» THE TASK
Look over the listing below and report how many of its lines contain the string "also", with no other words.

» DATA EXTRACTS
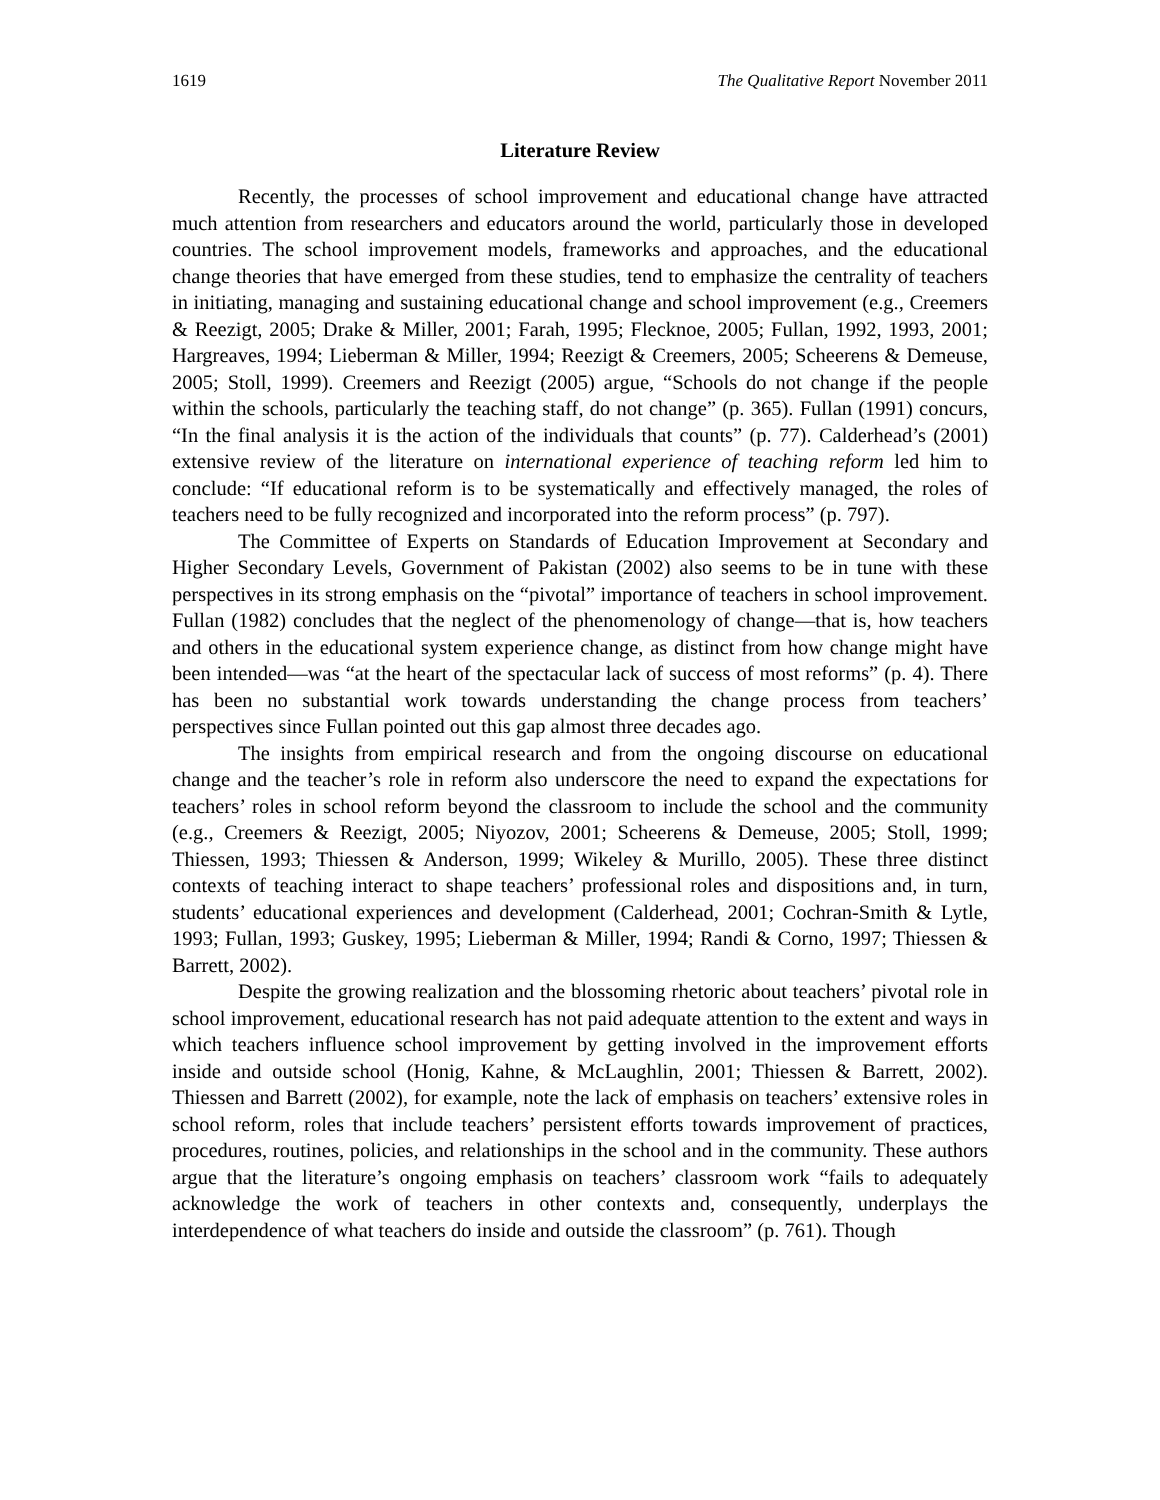1619 The Qualitative Report November 2011
Literature Review
Recently, the processes of school improvement and educational change have attracted much attention from researchers and educators around the world, particularly those in developed countries. The school improvement models, frameworks and approaches, and the educational change theories that have emerged from these studies, tend to emphasize the centrality of teachers in initiating, managing and sustaining educational change and school improvement (e.g., Creemers & Reezigt, 2005; Drake & Miller, 2001; Farah, 1995; Flecknoe, 2005; Fullan, 1992, 1993, 2001; Hargreaves, 1994; Lieberman & Miller, 1994; Reezigt & Creemers, 2005; Scheerens & Demeuse, 2005; Stoll, 1999). Creemers and Reezigt (2005) argue, “Schools do not change if the people within the schools, particularly the teaching staff, do not change” (p. 365). Fullan (1991) concurs, “In the final analysis it is the action of the individuals that counts” (p. 77). Calderhead’s (2001) extensive review of the literature on international experience of teaching reform led him to conclude: “If educational reform is to be systematically and effectively managed, the roles of teachers need to be fully recognized and incorporated into the reform process” (p. 797).
The Committee of Experts on Standards of Education Improvement at Secondary and Higher Secondary Levels, Government of Pakistan (2002) also seems to be in tune with these perspectives in its strong emphasis on the “pivotal” importance of teachers in school improvement. Fullan (1982) concludes that the neglect of the phenomenology of change—that is, how teachers and others in the educational system experience change, as distinct from how change might have been intended—was “at the heart of the spectacular lack of success of most reforms” (p. 4). There has been no substantial work towards understanding the change process from teachers’ perspectives since Fullan pointed out this gap almost three decades ago.
The insights from empirical research and from the ongoing discourse on educational change and the teacher’s role in reform also underscore the need to expand the expectations for teachers’ roles in school reform beyond the classroom to include the school and the community (e.g., Creemers & Reezigt, 2005; Niyozov, 2001; Scheerens & Demeuse, 2005; Stoll, 1999; Thiessen, 1993; Thiessen & Anderson, 1999; Wikeley & Murillo, 2005). These three distinct contexts of teaching interact to shape teachers’ professional roles and dispositions and, in turn, students’ educational experiences and development (Calderhead, 2001; Cochran-Smith & Lytle, 1993; Fullan, 1993; Guskey, 1995; Lieberman & Miller, 1994; Randi & Corno, 1997; Thiessen & Barrett, 2002).
Despite the growing realization and the blossoming rhetoric about teachers’ pivotal role in school improvement, educational research has not paid adequate attention to the extent and ways in which teachers influence school improvement by getting involved in the improvement efforts inside and outside school (Honig, Kahne, & McLaughlin, 2001; Thiessen & Barrett, 2002). Thiessen and Barrett (2002), for example, note the lack of emphasis on teachers’ extensive roles in school reform, roles that include teachers’ persistent efforts towards improvement of practices, procedures, routines, policies, and relationships in the school and in the community. These authors argue that the literature’s ongoing emphasis on teachers’ classroom work “fails to adequately acknowledge the work of teachers in other contexts and, consequently, underplays the interdependence of what teachers do inside and outside the classroom” (p. 761). Though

» OUTPUT FOR THIS EXERCISE
2